А иногда он приходил и начинал сам «ставить кадр». Сам таскал световые приборы, сам дымы разносил, сам гримировал. Он, как мне кажется, делал это не потому, что кому-то не доверял, хотя и был в работе очень ревнивым человеком, а потому, что еще не совсем понимал, как играть сцену, и искал ее. Но искал, так сказать, темпераментом, чувством, а не разговорами и прохладными беседами.
Я уже говорил, что первое время постоянно держал роман под рукой и беспрерывно зачитывал цитаты: «А вот Митя такой… А вот у Достоевского сказано…» Наконец я ему надоел с этими цитатами, и он мне однажды резко сказал: «Сейчас мы снимаем, а но теоретическим вопросам ко мне домой звоните но телефону с двенадцати до двух часов ночи. — И, помолчав, добавил: — И оставь ты в покое эту проклятую книгу!» Он не стал объяснять, что «цитация при экранизации» — буквальное цепляние за роман — связывает и актера и режиссера. Нет свободы, нет дыхания, ты шагаешь не своим шагом и говоришь не своим голосом. Он не объяснял, он просто сказал:
— Положи эту проклятую книгу.
Он был властным человеком, с ним было не всегда и не всем легко. Надо было поработать с ним, чтобы понять, что этот резкий и иногда кажущийся несправедливым, подчас очень грубо одергивающий актеров и работников человек, по существу, в главном — справедливый и добрый.

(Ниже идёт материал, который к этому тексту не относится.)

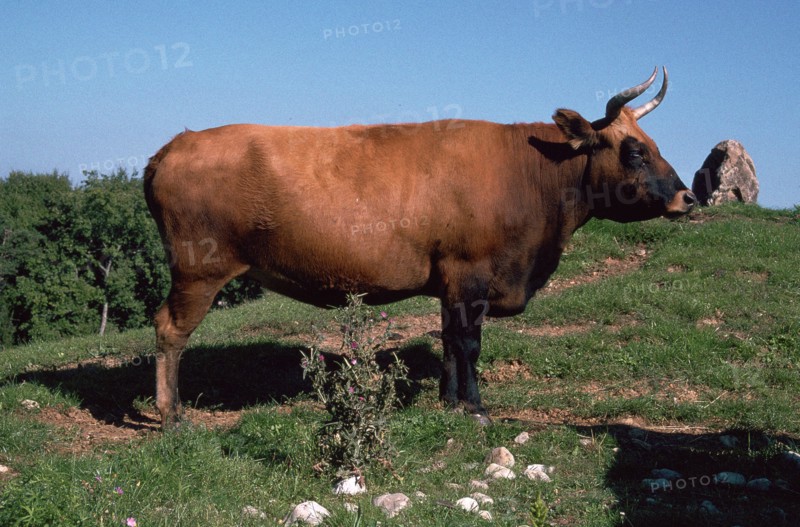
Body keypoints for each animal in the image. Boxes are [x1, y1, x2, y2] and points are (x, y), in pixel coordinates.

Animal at [144, 67, 696, 428]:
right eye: (634, 151)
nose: (687, 197)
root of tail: (175, 144)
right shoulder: (470, 273)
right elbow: (469, 343)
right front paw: (476, 409)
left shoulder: (450, 282)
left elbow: (450, 342)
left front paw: (449, 401)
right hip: (199, 269)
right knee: (170, 329)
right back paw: (172, 416)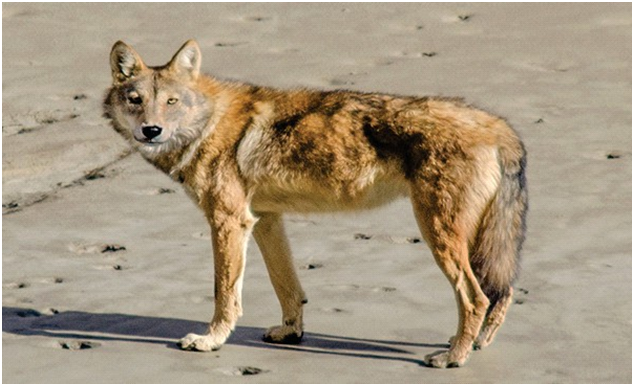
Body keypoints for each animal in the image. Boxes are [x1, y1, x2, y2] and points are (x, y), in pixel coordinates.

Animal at [103, 40, 524, 368]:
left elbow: (225, 293)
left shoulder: (229, 221)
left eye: (171, 101)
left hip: (439, 235)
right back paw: (472, 344)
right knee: (502, 292)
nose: (151, 130)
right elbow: (287, 286)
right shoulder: (265, 220)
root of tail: (497, 124)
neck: (209, 122)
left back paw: (453, 357)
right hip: (472, 239)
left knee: (476, 297)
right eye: (136, 101)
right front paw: (291, 333)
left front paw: (211, 340)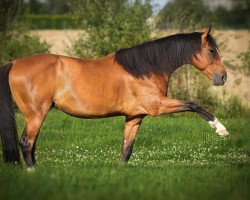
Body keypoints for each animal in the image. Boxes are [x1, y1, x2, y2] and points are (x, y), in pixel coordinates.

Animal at [0, 27, 229, 170]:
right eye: (211, 50)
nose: (223, 77)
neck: (144, 69)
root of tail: (14, 63)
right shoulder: (157, 106)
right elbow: (194, 105)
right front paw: (220, 129)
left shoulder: (135, 116)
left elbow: (127, 149)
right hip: (36, 114)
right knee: (26, 142)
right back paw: (33, 172)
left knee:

Сколько я ни вспоминаю, я не помню ни одного случая, чтобы для окрика не было причины. Если уж Иван Александрович кричит, значит, не привезли костюм на натуру, значит, актер опаздывает, значит, случилось что-то такое, что выбило его из рабочего самочувствия. А он был рабочим человеком, он был мастеровым. Это он принес, наверное, оттуда, из Сибири, от отца и деда.
«Братья Карамазовы» были для него картиной очень нужной. Как-то он, вероятно, подытоживал жизнь, как-то он хотел понять ее, разобраться в чем-то сложном, в чем-то, вероятно, для него необходимом, в чем-то утвердиться, что-то отмести. Я не могу точно сформулировать, да, пожалуй, и сам Иван Александрович не смог бы точно сказать, что значила для него эта картина, но она была ему жизненно необходима. Потому он так отчаянно боролся со смертью — хотел успеть высказаться до конца.
Пырьев, как опытнейший режиссер, построил съемки с учетом постепенного нарастания картины. Но так было в начале работы. Где-то в середине съемок Иван Александрович начал уставать и решил отснять все второстепенные или, точнее сказать, не самые сложные сцены, а потом, отдохнув и подлечившись, опять самые трудные: «Мокрое», «Суд», «Иван и черт». Работать ему становилось все труднее. Но только один раз я услышал от него: «Сегодня я отменю съемку, что-то мне трудно дышать». И было видно, что ему действительно трудно дышать. Он в очередной раз слег на две недели. Едва отлежавшись, сразу вышел на работу.
Природа не всегда бывает справедлива — подарив Ивану Александровичу столько мощи, неукротимости, энергии, она дала ему сердце, которое не выдержало такого накала. Но жизнь благодарна подобным людям: они, и именно они не дают ей превратиться в стоячее болото.
Вот и Пырьев, художник и труженик, жил и творил без устали и без остановки, ошибаясь и находя новые пути, по-русски размашисто и щедро, пристрастно и яростно, обижая и возвышая, уча и отвергая, любя и ненавидя. Фильмы чаще всего устаревают со временем. И многое из того, что бурлило и кипело в былые годы, стало и непонятным и далеким. Таков жестокий закон и жизни и искусства. Но ярость и неистовство художника, пристрастие и определенность гражданина оставили неизгладимый след в сердцах и зрителей, и товарищей, и учеников Ивана Александровича. Жестокий закон над этим не властен.
Когда Юрий Николаевич Озеров впервые предложил мне сниматься в роли маршала Жукова, я, почти не колеблясь, отказался, потому что понимал — Жуков слишком любим, слишком знаем народом, и брать на себя такую ответственность я побоялся. Юрий Николаевич заметил: «Жаль-жаль, потому что, когда я сказал Георгию Константиновичу, что играть будет Ульянов, он ответил: «Ну что ж, я этого актера знаю. Вполне вероятно, что он может справиться с такой задачей».